This was followed by a report from the AG on its findings from the annual 2017/18 audit conducted on the Department of Environmental Affairs (DEA). The Department had received an adverse audit opinion. This meant that the financial statements contained material misstatements that were not confined to specific amounts, or the misstatements represented a substantial portion of the financial statements. This was a regression from the previous financial year. According to the audit conducted on the annual performance report, material findings had been found in respect of the usefulness and reliability of the selected programmes.

The DEA responded by outlining the measures it had taken to identify the challenges identified in the audit report, and also highlighted a list of achievements by the Department during the year under review.

Meeting report

Opening Remarks

The Chairperson expressed her deepest condolences to the Committee for the loss of the Minister of Environmental Affairs, Ms Edna Molewa. The Committee observed a moment of silence in her memory.

The Chairperson thanked the Deputy Minister of Finance, Mr Monde Gungubele, for attending the Portfolio Committee meeting. An apology had been received from the Deputy Minister, Ms Barbara Thomson, who was on sick leave. The acting Minister of Environmental Affairs, Mr Derek Hanekom, was expected to attend the meeting, but he was running late as he had some clarifications to make to the Presidency. If he was unable to attend, the Chairperson would engage with him outside the Committee and report back, as his input was crucial when ensuring that officials were held accountable.

The Chairperson explained the previous meetings held in March/April which had led to what was currently known as the position paper, and how it had come into existence. As per the Committee practice, when there was a political principal in the house -- either a minister or a deputy minister – they were accorded an opportunity to give opening remarks or to address the Committee before the presentations commenced.

Deputy Minister Gungubele said that he was attending the Committee as an observer. What had attracted him to the meeting was the nature of the misunderstanding between the Department of Environmental Affairs and the Auditor General of South Africa (AGSA).

National Treasury report

Ms Zanele Mxunyelwa, Acting Accountant General: National Treasury (NT), apologised for not having a presentation document, unaware that the office of the National Treasury was meant to make a formal presentation. Their understanding was that they were invited to observe the outcome of the audit conducted by the AGSA for 2017/18, based on the advice and the meeting which the Office of the Accountant General, AGSA and the Department of Environmental Affairs (DEA) had had in attempt to resolve the confusion over reporting standards.

She said she was accompanied by Ms Lindy Bodewig, Chief Director, Technical Support Services, NT who dealt with International Accounting Standards, and was the key person who developed the standards for the Treasury. Ms Bodewig had been assisting both the DEA and the AG to understand the existing accounting standards. The standards had been in existence since 2009, and therefore were not new.

Ms Mxunyelwa explained that the NT had issued these standards to government departments to use for reporting purposes, yet some were still not complying with these standards. The NT had developed a position paper to act as a guideline which would assist both the government departments and AGSA to implement the set standards. The AGSA would be able to assist the Department on how to adjust their budget to ensure that the classification was correctly done.

(Records from a collection):
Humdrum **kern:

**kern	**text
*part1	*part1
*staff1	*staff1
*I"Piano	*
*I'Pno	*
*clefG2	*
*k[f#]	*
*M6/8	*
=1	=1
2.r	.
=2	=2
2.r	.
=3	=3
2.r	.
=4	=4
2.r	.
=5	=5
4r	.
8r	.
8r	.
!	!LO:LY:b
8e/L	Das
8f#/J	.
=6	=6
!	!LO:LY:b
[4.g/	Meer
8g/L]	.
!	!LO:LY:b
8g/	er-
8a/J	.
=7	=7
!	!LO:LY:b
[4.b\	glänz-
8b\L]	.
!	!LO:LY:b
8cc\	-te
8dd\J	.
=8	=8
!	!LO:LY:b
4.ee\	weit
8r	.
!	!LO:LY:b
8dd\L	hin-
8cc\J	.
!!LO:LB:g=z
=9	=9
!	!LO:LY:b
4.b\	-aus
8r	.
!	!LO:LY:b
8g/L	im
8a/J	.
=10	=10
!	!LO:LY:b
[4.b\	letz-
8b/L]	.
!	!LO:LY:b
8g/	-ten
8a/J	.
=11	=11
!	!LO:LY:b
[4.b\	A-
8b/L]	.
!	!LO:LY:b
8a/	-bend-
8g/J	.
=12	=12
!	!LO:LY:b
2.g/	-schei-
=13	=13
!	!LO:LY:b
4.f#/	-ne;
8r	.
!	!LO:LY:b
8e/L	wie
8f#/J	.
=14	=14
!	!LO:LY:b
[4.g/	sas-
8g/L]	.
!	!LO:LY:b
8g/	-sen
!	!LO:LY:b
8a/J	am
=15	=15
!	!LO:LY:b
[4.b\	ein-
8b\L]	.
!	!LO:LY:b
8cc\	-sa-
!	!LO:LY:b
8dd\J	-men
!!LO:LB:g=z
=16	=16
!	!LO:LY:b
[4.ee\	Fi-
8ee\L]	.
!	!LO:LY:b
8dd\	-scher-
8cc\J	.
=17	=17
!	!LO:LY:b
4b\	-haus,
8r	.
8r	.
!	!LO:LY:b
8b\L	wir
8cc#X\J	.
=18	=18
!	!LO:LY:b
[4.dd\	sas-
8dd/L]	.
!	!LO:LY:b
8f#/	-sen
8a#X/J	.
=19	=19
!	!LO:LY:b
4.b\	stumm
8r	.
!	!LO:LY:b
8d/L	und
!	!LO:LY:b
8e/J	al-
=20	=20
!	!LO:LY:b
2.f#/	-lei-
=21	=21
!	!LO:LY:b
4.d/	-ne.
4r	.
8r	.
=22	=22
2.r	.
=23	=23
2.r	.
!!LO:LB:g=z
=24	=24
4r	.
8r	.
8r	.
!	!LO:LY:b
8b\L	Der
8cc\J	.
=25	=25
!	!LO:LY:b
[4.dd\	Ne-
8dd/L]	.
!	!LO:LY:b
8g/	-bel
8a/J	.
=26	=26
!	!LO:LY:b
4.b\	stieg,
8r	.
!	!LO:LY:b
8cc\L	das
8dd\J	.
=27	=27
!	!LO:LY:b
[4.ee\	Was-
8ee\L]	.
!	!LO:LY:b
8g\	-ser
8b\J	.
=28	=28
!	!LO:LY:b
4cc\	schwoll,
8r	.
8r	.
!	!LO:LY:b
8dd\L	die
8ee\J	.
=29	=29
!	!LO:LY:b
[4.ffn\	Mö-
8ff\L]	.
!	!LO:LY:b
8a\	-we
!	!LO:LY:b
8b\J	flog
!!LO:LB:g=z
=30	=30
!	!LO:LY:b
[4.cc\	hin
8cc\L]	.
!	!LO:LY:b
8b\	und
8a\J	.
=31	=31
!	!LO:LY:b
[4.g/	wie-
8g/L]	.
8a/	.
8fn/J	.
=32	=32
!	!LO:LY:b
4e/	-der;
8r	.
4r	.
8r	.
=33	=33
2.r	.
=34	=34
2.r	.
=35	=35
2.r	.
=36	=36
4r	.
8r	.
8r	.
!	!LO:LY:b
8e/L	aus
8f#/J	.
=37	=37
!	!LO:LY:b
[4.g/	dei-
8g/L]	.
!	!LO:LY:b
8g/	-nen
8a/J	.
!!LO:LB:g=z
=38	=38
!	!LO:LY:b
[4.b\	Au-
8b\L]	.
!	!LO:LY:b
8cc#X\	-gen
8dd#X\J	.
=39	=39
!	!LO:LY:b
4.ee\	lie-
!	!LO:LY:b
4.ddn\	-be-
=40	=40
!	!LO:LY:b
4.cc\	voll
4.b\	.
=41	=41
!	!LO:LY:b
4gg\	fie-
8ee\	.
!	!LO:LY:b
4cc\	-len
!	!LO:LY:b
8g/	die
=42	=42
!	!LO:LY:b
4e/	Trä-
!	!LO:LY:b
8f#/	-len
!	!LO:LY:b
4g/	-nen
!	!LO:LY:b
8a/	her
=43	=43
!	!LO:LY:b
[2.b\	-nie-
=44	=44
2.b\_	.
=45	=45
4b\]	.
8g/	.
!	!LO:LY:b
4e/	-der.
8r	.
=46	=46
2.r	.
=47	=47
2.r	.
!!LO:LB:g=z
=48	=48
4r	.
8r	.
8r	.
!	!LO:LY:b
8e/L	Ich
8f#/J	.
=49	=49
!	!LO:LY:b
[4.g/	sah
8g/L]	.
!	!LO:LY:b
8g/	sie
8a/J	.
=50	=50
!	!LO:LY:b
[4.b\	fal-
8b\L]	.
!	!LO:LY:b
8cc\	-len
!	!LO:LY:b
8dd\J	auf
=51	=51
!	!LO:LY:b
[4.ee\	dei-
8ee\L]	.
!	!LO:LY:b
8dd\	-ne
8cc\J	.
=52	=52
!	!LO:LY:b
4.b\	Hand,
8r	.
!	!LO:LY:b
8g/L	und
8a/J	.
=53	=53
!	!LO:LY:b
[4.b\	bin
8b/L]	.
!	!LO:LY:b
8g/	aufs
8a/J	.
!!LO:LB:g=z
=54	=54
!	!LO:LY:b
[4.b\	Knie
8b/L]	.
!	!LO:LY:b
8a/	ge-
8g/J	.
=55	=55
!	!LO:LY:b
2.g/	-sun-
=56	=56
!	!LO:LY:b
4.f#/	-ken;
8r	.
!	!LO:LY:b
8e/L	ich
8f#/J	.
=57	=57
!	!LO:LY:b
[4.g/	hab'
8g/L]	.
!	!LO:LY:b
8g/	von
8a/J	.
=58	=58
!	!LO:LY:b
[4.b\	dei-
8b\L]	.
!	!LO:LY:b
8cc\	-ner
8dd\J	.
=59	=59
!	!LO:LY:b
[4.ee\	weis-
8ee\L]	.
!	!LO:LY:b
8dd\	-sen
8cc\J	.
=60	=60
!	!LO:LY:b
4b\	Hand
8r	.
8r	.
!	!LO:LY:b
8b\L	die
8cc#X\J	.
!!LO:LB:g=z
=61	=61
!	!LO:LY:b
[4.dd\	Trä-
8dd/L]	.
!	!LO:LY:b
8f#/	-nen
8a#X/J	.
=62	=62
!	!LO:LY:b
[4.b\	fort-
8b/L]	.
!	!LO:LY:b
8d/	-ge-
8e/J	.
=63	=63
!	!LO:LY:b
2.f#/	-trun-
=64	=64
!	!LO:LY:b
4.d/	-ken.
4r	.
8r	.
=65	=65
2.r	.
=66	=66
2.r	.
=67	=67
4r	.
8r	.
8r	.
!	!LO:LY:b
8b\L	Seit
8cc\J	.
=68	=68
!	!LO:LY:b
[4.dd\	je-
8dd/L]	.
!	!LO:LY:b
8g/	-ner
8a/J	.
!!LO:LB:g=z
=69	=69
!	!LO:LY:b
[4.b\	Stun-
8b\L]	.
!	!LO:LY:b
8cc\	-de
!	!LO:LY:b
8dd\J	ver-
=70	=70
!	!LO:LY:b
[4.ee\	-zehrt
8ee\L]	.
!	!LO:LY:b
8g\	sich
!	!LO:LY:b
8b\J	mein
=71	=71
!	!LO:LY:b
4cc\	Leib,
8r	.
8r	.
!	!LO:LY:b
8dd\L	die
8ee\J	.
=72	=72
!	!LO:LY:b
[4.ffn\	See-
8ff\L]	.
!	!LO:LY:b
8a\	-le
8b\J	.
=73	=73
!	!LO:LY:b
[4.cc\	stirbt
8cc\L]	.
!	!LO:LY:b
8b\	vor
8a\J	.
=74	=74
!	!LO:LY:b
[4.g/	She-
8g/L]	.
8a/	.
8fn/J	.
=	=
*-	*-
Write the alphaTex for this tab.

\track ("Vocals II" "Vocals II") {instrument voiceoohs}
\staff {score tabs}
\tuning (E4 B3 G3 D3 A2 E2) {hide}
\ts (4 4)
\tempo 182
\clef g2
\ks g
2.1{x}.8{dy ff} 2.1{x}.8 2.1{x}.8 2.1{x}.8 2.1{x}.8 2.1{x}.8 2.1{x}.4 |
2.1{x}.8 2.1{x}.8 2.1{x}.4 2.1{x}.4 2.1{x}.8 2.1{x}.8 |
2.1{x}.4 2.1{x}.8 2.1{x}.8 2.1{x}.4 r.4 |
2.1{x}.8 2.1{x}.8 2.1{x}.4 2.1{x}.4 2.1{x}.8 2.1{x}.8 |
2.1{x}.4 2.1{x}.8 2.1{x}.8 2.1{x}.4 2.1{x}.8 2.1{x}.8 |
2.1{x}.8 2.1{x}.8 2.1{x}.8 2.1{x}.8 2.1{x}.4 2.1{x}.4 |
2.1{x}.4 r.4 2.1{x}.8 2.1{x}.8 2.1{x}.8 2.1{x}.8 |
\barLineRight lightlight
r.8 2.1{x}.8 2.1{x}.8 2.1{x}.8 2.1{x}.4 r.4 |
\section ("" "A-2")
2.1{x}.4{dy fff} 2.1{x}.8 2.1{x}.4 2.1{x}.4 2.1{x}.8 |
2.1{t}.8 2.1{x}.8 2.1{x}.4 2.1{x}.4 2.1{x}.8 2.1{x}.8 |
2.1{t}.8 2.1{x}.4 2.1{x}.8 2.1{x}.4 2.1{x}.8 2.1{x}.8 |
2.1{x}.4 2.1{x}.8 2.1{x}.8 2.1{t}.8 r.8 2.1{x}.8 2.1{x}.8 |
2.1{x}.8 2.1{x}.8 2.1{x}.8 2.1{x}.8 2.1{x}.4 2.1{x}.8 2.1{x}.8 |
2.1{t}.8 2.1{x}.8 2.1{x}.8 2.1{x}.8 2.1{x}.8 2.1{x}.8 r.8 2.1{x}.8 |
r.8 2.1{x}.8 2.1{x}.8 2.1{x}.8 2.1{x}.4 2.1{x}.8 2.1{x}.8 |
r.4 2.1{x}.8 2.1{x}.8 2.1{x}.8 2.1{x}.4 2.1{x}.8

(Written request 1):
Answer these questions from the committee meeting report above.
(a) What kind of audit opinion did the Department of Environmental Affairs receive for 2017/18?
(b) Why was Deputy Minister Barbara Thomson absent from the meeting?
(c) Since what year had the accounting standards been in existence?
(Written request 2): Write out word for word the part of the committee meeting report that begins at the words "She said she" and stops after the words "were not new.".

(Worked solution 1):
(a) An adverse audit opinion.
(b) She was on sick leave.
(c) 2009.

(Worked solution 2):
She said she was accompanied by Ms Lindy Bodewig, Chief Director, Technical Support Services, NT who dealt with International Accounting Standards, and was the key person who developed the standards for the Treasury. Ms Bodewig had been assisting both the DEA and the AG to understand the existing accounting standards. The standards had been in existence since 2009, and therefore were not new.